Why Las Vegas Is Locking Up Child Trafficking Victims

If there was an award for “Child Trafficking Capital of the U.S.,” Las Vegas would probably win it. Sin City attracts runaway teens, pimps, and johns looking for sex with children at incredibly high rates. But what happens to these swarms of kids under 18 when they are caught in prostitution? They have technically broken local laws against prostitution, but the federal anti-trafficking law declares them victims. Sadly, they usually end up in juvenile detention, an option no one — including the people who put them there — likes.

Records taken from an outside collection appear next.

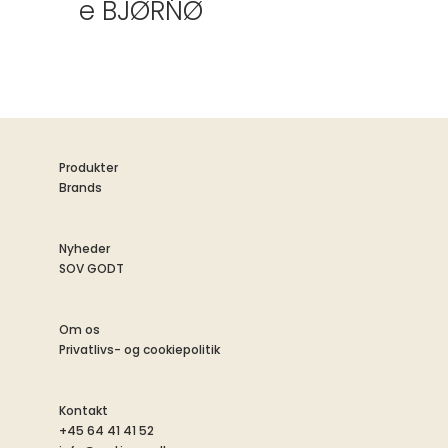
e BJØRNØ
Produkter
Brands
Nyheder
SOV GODT
Om os
Privatlivs- og cookiepolitik
Kontakt
+45 64 41 41 52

I recently worked on a trafficking case of a girl we’ll call “Kelly.” Kelly was recruited by a pimp when she was 12 in Arizona. He brought her and two other girls to Las Vegas and began forcing them to sell sex on the street and bring home no less than $800 per night. One night, Kelly was caught and arrested. The fake ID her pimp gave her said she was 18, but the arresting officer knew she looked much younger. He let her off with a warning, and with no other place to go, she returned to her pimp. Several months later, Kelly was arrested again. This time, police ran the ID and proved it was fake. However, since Kelly’s pimp had threatened to kill her if she didn’t lie to the police, she refused to admit her real age. Kelly was released to a youth shelter and ran away from it a few hours later. The following year, Kelly was arrested a third time. This time a victim advocate finally got Kelly to admit that she was 15, and that she gave the money she made selling sex to her “boyfriend.” She agreed to testify against him in court.

What should happen to Kelly between now and when her pimp stands trial? She needs someplace to live where her pimp can’t get to her. But she also needs to be in a place where she can’t fall back into the extreme psychological control that her pimp had over her and run back to him. And she also needs to be in a place where he can get counseling and medical care and help dealing with the mental and physical trauma of being raped several times a night for three years. But that place doesn’t exist in Las Vegas, or really anywhere else in a country. Juvenile detention facilities, which at least accomplish keeping Kelly and her pimp apart, have become the substitute.

But sentencing a trafficking victim to prison doesn’t only violate a sense of justice, it can do real harm to the girls. They are labeled as criminals and locked up behind bars — not exactly a healing experience for girls overcoming being enslaved. They don’t have access to counseling. They may be persuaded by other girls to continue in prostitution, to use drugs, or to engage in other criminal activities. The list of reasons why sending victim to jail is a bad idea is long, and not especially novel. But the fact remains that police in Las Vegas, and in other parts of the country, feel their hands are tied.

Some people in Las Vegas, including one judge, are currently working to build a safehouse that would take the place of prison in Kelly’s story. They’ve raised the money to build a secure facility outside of Las Vegas (meaning no pimps get in and no kids get out), and are close to breaking ground. However, they still need to raise the money to pay staff for the house, including probation officers to make sure the girls don’t run. But if they can make it happen, then the trafficked children of Las Vegas will have someplace to go other than jail.